George Osborne has been warned his austerity drive will hurt the economy and that he must be prepared to lose billions of pounds selling off Royal Bank of Scotland (RBS).

The International Monetary Fund (IMF) also expressed concern the Chancellors's flagship plans to boost house ownership would trigger another housing bubble.

Alongside a stern warning on cuts the IMF's annual economic health check told ministers to bring forward spending on infrastructure,

Labour said only a "reckless Chancellor" would "try to plough on regardless" with more cuts.

But Mr Osborne said the Treasury was already pushing ahead with many of the IMF's recommendations.

The IMF's report warned the Coalition's action to tackle rising public debt was a "drag on growth" and a wider strategy was needed.

On Help to Buy, the Government's flagship Budget measure aimed at boosting home ownership, it warned there was a risk it would ultimately lead to higher house prices.

Speaking at the launch of the annual report, the IMF's deputy managing director, David Lipton, said RBS and Lloyds had to be sold off "in a shape to resume lending activity".

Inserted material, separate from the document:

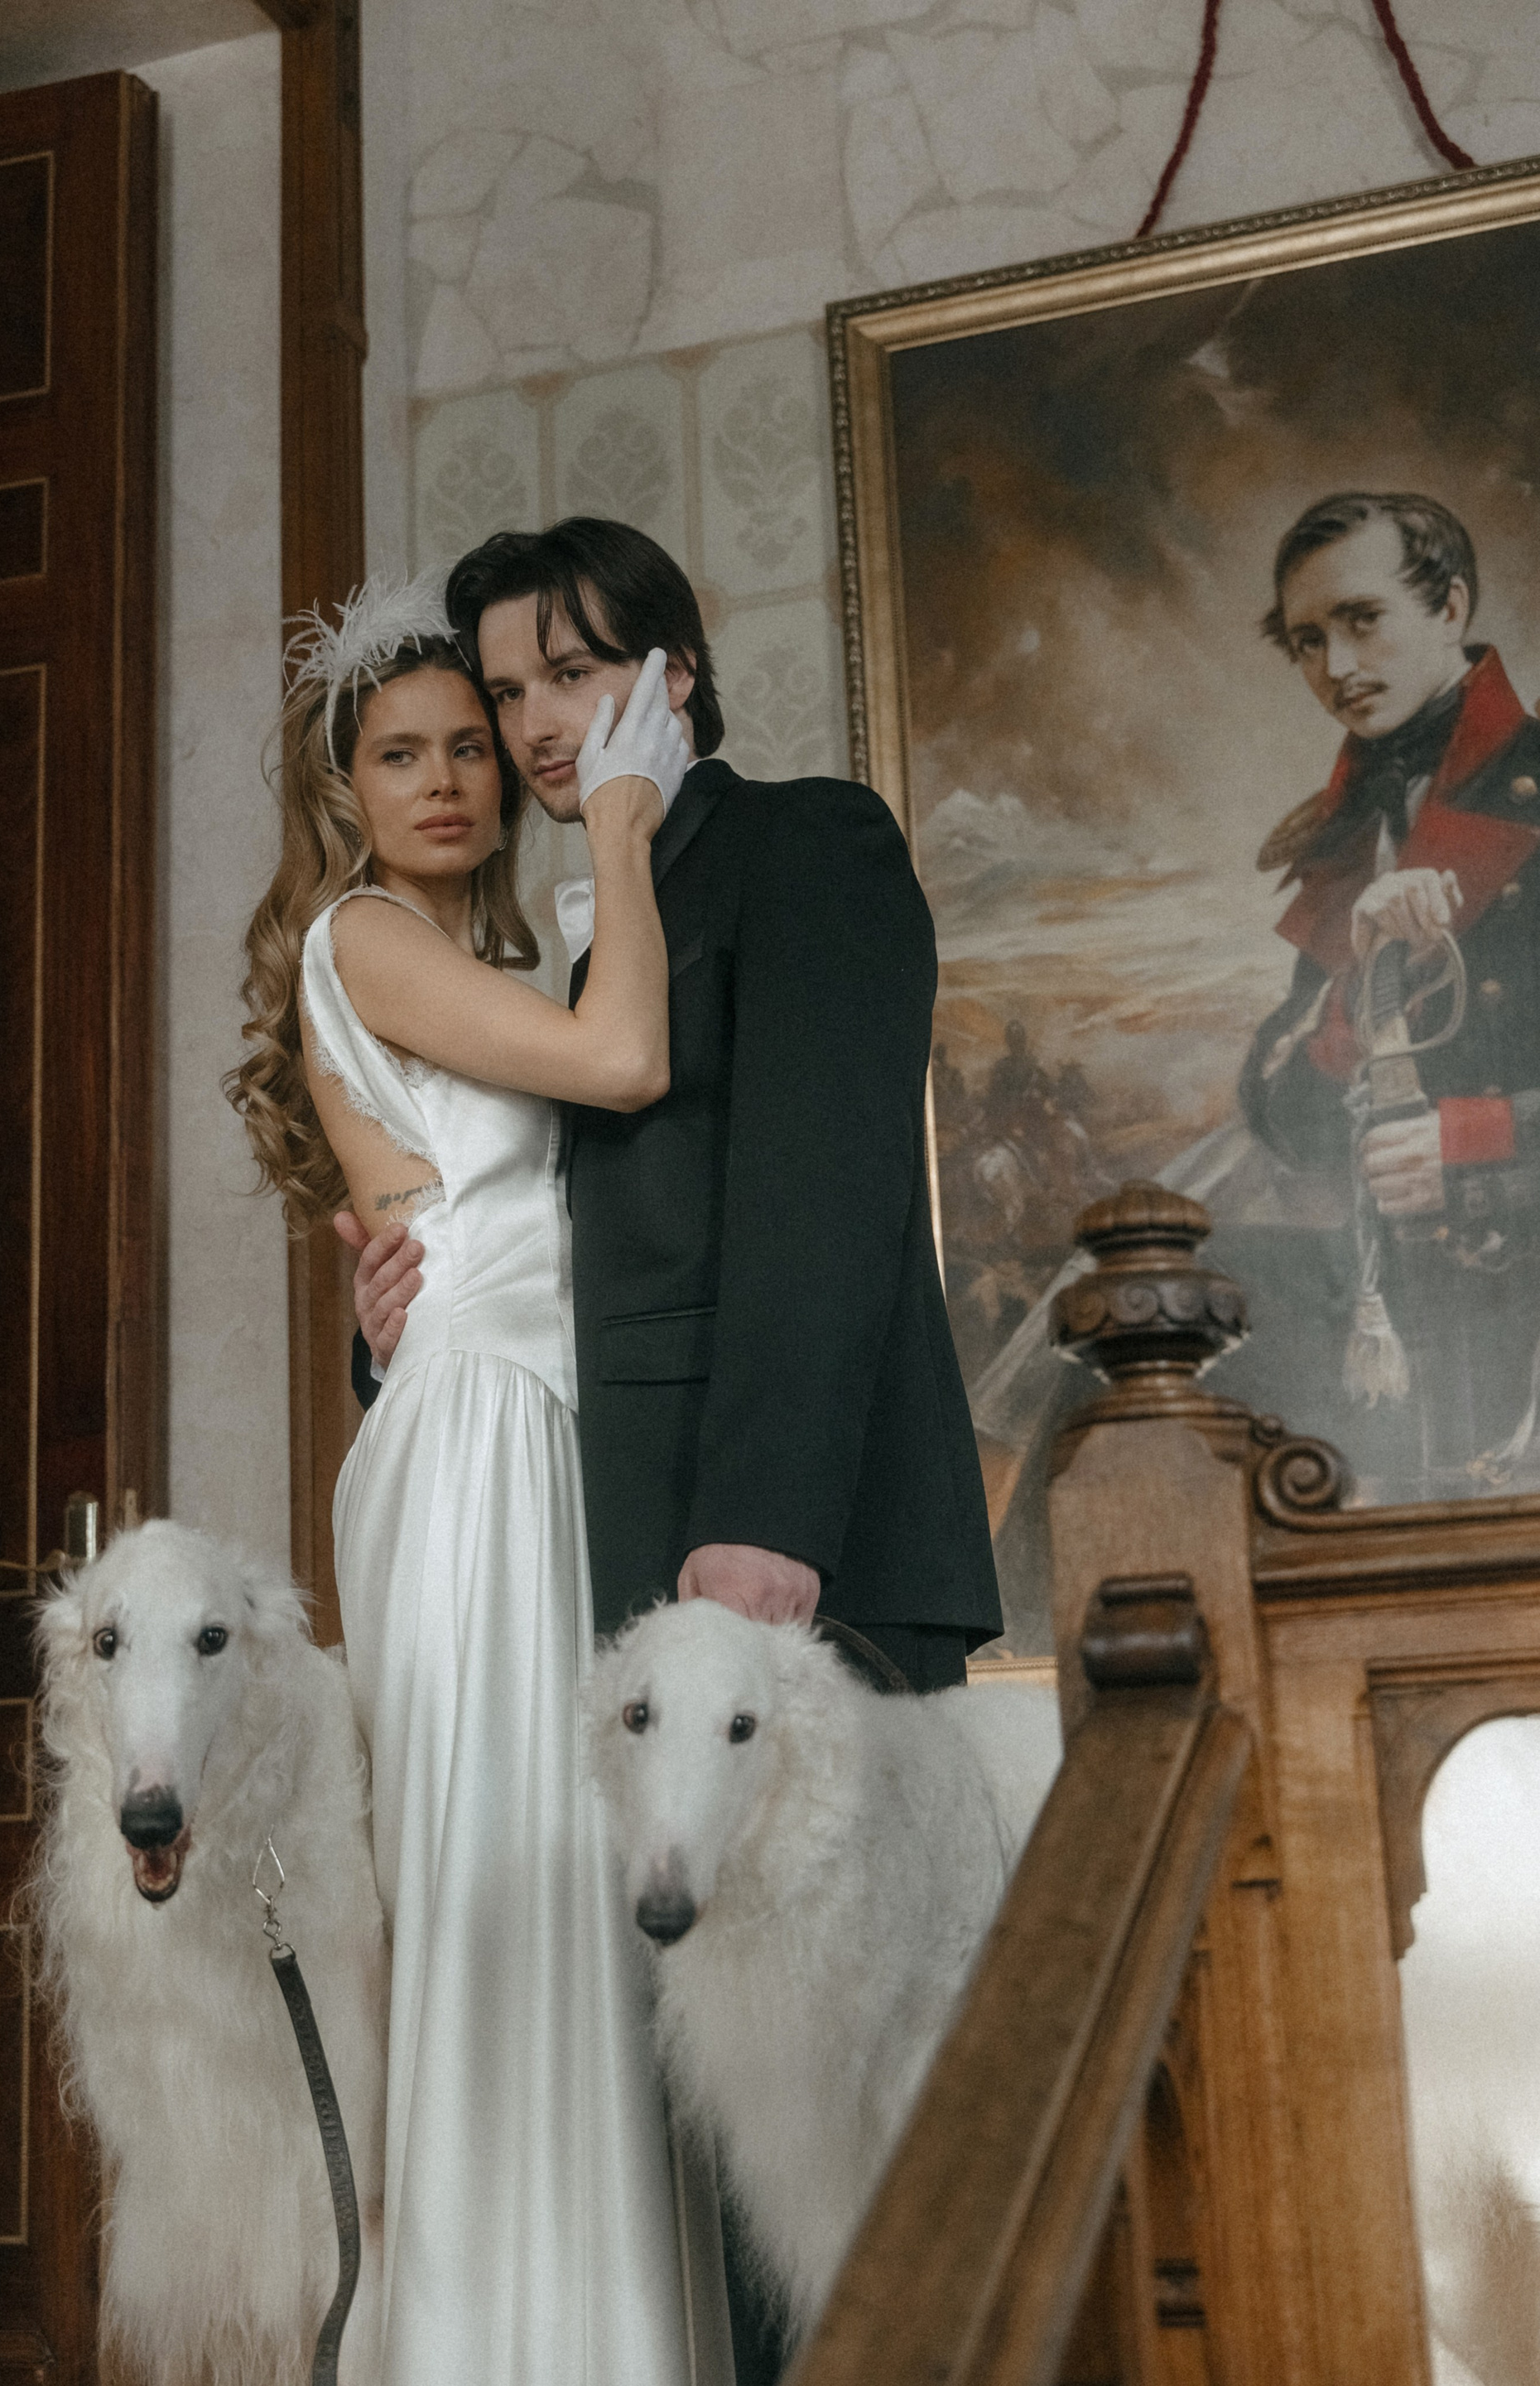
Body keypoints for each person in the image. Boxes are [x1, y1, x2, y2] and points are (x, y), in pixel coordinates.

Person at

However, he said the Government should be prepared to take a haircut on its £46 billion investment in RBS at the height of the 2008 financial crisis.

The Chancellor said he agreed with the IMF that "now is the time for a clear strategy on how to return RBS and Lloyds to the private sector in a way that protects value for the taxpayer".

Labour Shadow Chancellor Ed Balls said: "They [the IMF] say, as we have, that you need to strike a balance between the pace of fiscal consolidation and support for growth and jobs."

Scottish Finance Secretary John Swinney said: "The Chancellor must change the UK's approach to the economy and deliver greater capital investment to stimulate growth and support construction.

"We must not allow Scottish economic recovery to be blown of course by the misguided policies of his Government."